St. Peter und Paul Tunzenhausen (Thüringen)
St. Peter und Paul Tunzenhausen (Thüringen)

„Die Kirche ist wieder im Gespräch!“

KiBa-Kirche des Monats Juni 2019 in Tunzenhausen

Jeden Tag steigt Alfred Schmidt auf den Turm der Kirche St. Peter und Paul in Tunzenhausen. Seit mehr als 30 Jahren tut er dies. „Die Turmuhr muss aufgezogen werden“, sagt er und klingt zufrieden. Dabei hätte er eigentlich Anlass, besorgt zu sein: Der Turm fängt an, sich zu neigen, das Dach ist einsturzgefährdet. „Höchste Alarmstufe“, meint Schmidt, „eigentlich darf der Turm nicht betreten werden“.

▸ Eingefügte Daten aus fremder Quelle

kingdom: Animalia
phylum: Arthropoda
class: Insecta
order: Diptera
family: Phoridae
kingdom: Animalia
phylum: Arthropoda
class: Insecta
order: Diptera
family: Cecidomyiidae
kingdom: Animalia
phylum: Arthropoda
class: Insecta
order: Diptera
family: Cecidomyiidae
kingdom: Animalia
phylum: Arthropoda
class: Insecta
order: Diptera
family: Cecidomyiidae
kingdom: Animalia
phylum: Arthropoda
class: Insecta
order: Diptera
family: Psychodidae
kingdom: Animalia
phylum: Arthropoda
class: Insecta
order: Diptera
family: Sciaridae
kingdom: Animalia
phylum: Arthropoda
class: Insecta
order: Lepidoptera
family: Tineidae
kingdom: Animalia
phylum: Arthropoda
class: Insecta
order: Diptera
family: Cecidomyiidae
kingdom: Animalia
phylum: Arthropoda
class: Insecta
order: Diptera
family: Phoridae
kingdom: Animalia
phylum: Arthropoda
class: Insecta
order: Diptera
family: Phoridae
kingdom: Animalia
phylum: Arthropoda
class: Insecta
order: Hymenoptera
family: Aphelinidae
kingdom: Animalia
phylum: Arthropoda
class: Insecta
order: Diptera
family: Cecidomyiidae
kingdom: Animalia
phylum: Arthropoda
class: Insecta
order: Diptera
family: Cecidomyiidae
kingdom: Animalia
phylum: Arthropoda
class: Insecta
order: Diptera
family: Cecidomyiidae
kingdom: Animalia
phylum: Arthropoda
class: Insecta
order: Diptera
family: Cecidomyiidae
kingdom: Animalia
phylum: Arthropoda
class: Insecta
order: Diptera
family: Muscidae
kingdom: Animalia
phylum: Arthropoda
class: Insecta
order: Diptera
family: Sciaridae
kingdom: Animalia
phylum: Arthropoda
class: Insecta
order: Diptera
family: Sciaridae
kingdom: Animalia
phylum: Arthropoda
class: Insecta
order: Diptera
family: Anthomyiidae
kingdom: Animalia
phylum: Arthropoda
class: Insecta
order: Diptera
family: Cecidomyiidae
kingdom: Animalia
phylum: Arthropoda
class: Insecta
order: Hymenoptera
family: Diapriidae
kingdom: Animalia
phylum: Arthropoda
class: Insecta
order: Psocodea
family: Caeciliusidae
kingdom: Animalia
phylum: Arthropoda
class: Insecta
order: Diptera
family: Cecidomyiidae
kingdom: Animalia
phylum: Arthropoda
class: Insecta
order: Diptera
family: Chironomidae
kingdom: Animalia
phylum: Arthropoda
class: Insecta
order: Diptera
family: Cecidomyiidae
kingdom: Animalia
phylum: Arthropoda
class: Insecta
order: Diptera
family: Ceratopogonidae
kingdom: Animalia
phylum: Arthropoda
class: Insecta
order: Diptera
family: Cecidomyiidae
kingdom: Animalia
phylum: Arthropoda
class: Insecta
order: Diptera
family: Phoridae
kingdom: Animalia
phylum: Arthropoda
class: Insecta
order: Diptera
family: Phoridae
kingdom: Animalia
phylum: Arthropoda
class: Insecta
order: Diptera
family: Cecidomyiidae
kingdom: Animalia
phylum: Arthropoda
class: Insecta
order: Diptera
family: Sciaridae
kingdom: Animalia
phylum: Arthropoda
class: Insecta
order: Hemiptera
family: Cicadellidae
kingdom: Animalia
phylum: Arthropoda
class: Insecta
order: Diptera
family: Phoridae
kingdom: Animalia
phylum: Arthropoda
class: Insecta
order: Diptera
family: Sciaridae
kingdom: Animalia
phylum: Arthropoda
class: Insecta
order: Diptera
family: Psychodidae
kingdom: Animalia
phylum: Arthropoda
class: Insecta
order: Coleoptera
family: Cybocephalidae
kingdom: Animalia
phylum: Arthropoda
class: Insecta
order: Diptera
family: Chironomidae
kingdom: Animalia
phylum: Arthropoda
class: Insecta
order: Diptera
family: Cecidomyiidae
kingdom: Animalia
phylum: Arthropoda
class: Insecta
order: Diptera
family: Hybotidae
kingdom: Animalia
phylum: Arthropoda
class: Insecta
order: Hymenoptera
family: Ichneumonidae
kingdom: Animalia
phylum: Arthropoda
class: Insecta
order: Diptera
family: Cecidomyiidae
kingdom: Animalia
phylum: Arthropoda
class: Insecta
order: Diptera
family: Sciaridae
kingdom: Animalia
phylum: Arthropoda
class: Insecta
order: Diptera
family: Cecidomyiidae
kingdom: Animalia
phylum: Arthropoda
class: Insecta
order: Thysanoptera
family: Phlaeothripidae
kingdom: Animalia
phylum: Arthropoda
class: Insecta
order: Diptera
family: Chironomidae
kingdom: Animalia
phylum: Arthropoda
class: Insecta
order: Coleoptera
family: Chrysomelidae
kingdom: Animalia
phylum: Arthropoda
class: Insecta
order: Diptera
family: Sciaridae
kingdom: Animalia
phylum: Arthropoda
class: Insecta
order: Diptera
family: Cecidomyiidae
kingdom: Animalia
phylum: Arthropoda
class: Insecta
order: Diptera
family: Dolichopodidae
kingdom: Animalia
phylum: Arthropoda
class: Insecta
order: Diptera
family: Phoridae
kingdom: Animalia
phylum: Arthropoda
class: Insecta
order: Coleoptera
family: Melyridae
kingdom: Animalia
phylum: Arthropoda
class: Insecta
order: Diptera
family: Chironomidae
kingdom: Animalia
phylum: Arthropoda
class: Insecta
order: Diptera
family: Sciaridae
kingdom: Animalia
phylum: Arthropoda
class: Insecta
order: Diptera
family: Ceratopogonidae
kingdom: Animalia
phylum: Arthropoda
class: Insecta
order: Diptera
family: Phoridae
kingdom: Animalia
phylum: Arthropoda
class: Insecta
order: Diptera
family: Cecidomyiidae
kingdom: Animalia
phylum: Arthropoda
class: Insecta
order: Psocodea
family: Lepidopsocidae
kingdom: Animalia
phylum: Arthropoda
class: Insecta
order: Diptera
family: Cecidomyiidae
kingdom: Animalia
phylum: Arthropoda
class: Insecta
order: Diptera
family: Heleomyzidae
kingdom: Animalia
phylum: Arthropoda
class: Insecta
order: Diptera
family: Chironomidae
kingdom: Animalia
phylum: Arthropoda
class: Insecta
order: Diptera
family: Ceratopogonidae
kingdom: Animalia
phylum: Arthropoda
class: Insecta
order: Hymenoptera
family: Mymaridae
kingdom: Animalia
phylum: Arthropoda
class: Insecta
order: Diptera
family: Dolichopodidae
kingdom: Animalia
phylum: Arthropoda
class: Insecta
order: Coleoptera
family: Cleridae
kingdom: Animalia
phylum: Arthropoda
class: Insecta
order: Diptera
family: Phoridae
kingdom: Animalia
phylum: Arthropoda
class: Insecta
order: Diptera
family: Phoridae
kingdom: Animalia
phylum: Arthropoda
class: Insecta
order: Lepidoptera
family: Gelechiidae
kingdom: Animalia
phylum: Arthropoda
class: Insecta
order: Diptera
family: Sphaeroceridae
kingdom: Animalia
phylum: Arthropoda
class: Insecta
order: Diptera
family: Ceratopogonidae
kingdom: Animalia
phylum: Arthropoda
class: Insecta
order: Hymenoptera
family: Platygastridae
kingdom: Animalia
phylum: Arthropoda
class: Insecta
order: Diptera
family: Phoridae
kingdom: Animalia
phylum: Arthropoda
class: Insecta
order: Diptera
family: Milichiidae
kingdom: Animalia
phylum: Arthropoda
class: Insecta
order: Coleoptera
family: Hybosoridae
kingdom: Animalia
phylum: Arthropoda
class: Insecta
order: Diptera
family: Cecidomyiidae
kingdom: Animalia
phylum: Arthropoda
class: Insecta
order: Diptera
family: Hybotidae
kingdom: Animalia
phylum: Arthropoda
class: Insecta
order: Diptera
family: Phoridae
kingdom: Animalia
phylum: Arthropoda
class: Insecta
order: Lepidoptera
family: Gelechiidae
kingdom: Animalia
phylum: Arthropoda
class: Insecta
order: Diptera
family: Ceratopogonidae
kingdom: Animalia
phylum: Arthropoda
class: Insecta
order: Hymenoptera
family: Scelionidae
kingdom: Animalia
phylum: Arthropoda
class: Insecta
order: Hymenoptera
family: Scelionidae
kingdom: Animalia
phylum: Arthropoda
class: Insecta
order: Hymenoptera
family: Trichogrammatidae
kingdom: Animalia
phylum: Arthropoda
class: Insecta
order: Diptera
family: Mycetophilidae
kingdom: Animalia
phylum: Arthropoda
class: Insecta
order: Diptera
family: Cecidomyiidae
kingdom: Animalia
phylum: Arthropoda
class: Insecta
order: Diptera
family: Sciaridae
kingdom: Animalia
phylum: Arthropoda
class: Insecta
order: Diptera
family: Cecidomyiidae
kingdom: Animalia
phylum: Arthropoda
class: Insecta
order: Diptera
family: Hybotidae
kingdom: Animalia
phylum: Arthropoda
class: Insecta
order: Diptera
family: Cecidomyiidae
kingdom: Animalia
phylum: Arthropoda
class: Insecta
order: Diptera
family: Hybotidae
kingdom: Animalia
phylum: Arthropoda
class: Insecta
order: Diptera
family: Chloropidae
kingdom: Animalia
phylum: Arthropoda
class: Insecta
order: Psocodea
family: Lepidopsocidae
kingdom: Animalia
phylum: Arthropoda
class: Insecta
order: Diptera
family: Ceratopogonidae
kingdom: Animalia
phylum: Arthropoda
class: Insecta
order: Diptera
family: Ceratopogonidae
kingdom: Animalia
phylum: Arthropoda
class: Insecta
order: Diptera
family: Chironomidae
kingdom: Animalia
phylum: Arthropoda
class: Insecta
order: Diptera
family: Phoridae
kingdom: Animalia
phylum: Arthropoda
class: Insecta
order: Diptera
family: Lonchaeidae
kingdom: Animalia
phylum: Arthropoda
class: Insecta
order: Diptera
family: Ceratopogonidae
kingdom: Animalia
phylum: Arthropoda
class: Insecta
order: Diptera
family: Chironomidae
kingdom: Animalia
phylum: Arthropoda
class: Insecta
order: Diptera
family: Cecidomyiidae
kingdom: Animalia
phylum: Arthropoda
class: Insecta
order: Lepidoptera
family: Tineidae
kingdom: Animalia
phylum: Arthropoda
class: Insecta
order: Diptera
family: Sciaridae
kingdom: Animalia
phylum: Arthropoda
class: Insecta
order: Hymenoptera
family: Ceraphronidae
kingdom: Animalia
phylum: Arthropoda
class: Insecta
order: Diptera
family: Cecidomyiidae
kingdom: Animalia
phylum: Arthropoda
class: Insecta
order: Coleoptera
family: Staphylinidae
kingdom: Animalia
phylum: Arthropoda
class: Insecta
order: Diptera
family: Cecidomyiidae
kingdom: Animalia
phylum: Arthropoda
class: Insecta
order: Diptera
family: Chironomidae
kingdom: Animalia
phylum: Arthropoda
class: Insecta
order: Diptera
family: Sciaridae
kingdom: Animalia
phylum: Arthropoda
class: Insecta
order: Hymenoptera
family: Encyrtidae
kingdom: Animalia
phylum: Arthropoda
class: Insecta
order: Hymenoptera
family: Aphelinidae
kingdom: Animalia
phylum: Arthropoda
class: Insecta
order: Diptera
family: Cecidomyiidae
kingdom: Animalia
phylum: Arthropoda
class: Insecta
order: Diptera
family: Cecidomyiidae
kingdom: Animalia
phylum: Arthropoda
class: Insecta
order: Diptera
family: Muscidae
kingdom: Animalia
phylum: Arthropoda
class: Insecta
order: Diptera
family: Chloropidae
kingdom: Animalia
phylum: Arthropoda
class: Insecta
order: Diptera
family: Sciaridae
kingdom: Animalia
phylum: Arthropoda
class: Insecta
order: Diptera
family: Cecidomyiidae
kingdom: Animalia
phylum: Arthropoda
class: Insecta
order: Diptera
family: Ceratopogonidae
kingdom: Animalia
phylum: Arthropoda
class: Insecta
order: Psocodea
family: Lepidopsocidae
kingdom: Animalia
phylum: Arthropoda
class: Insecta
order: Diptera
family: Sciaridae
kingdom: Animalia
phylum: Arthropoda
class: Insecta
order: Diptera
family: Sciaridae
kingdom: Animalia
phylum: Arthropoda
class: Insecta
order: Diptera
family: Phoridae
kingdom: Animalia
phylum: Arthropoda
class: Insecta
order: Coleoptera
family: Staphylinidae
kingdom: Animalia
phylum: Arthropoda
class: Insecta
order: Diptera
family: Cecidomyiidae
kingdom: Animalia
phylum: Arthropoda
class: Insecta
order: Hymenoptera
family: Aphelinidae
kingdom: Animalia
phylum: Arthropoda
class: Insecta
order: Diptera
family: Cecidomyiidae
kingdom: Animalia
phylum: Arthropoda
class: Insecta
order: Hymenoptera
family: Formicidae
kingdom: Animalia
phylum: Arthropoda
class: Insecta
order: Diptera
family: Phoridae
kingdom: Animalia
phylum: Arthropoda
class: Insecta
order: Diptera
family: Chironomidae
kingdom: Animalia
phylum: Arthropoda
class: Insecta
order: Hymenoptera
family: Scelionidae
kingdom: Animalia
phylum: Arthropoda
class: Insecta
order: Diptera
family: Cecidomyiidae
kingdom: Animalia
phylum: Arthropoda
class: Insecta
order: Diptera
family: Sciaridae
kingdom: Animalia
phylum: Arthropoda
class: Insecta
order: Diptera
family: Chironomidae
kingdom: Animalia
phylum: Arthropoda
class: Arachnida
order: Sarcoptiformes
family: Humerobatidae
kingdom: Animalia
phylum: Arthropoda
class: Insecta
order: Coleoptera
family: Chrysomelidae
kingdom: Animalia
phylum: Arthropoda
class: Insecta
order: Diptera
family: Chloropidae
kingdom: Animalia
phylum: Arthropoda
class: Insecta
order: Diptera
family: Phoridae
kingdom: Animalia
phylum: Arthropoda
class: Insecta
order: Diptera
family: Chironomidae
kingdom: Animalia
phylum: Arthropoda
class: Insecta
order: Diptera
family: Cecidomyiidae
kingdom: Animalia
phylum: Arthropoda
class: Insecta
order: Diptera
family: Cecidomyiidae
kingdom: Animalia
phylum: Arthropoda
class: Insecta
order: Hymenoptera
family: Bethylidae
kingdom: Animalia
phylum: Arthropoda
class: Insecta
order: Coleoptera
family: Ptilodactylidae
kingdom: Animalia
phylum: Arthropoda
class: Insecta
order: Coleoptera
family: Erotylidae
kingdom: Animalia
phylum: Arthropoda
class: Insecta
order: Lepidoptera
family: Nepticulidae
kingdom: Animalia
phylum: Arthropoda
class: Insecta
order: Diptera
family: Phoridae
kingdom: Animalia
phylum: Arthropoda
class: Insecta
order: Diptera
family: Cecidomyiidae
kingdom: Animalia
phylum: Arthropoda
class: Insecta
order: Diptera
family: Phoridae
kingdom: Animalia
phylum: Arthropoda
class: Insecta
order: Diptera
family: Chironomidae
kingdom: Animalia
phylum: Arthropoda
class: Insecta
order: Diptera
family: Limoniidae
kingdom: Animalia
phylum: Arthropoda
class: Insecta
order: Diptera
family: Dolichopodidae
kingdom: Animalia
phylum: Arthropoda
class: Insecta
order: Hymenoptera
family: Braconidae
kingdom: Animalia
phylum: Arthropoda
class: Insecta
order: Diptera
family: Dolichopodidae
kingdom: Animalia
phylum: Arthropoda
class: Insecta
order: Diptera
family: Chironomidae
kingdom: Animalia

Seit 1979 ist Alfred Schmidt Kirchenältester in der evangelischen Gemeinde des kleinen thüringischen Ortes im Landkreis Sömmerda. Vor knapp einem Jahr ist der Ingenieur in den Ruhestand gegangen, alle Hände voll zu tun hat er trotzdem: Er pflegt den Kirchhof samt Grünanlagen, schmückt die Kirche und zusammen mit dem im vergangenen Jahr gegründeten Freundeskreis treibt er die dringend notwendige Sanierung des Kirchturms voran. Dazu gehören handfeste Reinigungsaktionen („eine zehn Zentimeter hohe Schicht Taubendreck haben wir aus dem Turm entfernt!“), ein guter Kontakt zur örtlichen Presse und – keinesfalls zuletzt natürlich - das Sammeln von Spenden. „Die Tunzenhäuser sind sehr engagiert dabei, auch ehemalige unterstützen uns“, lobt Schmidt. Große Resonanz gab es auch beim „Tag des Offenen Denkmals“ im September. Rund hundert Interessierte („sogar aus Leipzig“) kamen, um sich durch die Kirche führen zu lassen und einen Vortrag zur Geschichte von St. Peter und Paul zu hören.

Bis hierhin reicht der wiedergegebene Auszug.